Start of Source document
It’s been a little while since I’ve written any music, but I have a ton of new ideas sitting in voice memos on my iPhone. Voice memos are crucial to my general workflow: listen to music -> hear things based on said music -> whistle or sing them into my phone -> weeks or months later do an intensive when I can set aside a big chunk of time -> make demos in Logic and sequence the voice memo ideas into songs. Some songs have been entirely linear senquences of my voice memo ideas (Bonfire, specifically, was constructed from like seven different unrelated ideas from over the course of 18 months). They percolate in my head once I have them down so I know I won’t forget them, and they combine with each other and become verses and choruses and calls.
End of Source document
> **Problem set**:
• a. In the post on writing songs from voice memos, how many unrelated ideas went into Bonfire, and over how long a period?
• b. Extend the post on writing songs from voice memos, picking up right after its final sentence.
Start of The data
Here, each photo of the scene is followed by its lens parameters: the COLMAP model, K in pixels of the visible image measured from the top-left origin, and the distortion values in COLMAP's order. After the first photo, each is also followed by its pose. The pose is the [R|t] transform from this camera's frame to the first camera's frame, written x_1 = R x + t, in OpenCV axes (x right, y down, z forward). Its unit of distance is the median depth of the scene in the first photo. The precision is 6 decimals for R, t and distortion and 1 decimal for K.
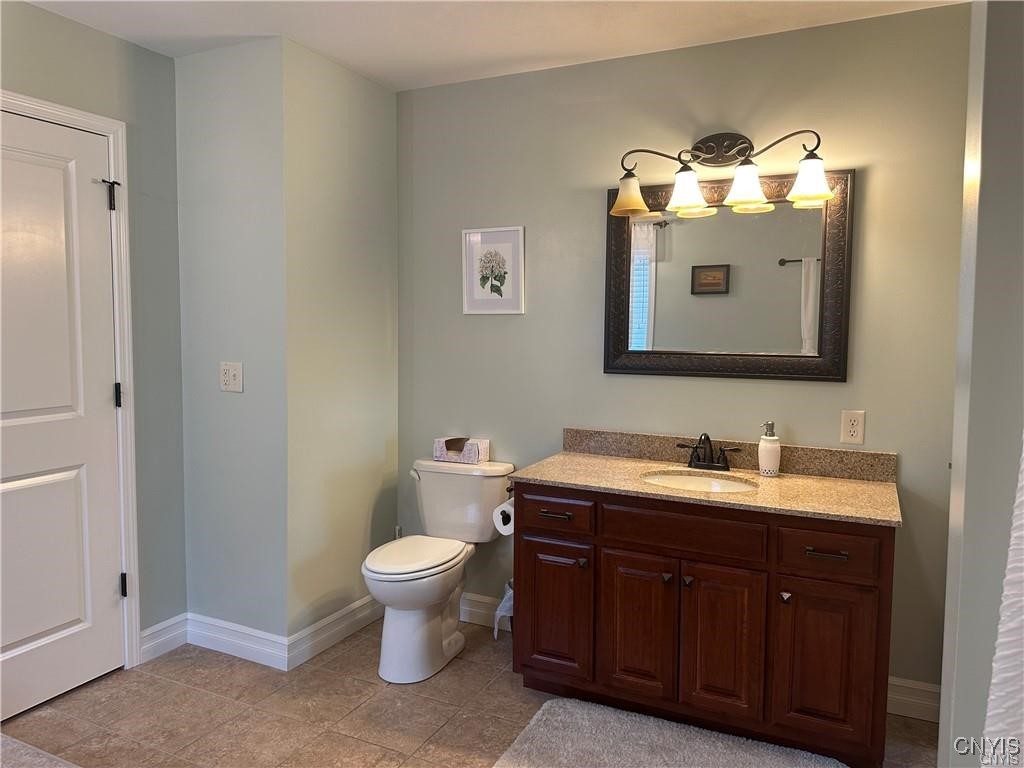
End of The data
> **Responses**:
• a. About seven unrelated ideas, collected over 18 months.

• b.
I have my favorites likes everyone else within the genres I prefer, but I always treasure the first listen to something because a lot of new ideas seem to come out of that. Something about not being familiar with a song, not knowing where it’s going to go next because you’ve never heard it before, causes my brain to create the other places where I might have taken a phrase or song structure, the other notes I might have played over the chords. And that in turn leads to my own ideas, melodies that are only vaguely related to what I was listening to. Not that I haven’t been guilty of unconsciously lifting lines from old soukous records, I catch myself doing that from time to time. Sometimes I change it to fix it, and sometimes I just leave it. But the blank slate of the first listen often leads to my own new ideas, in ways that hearing old favorites probably never will.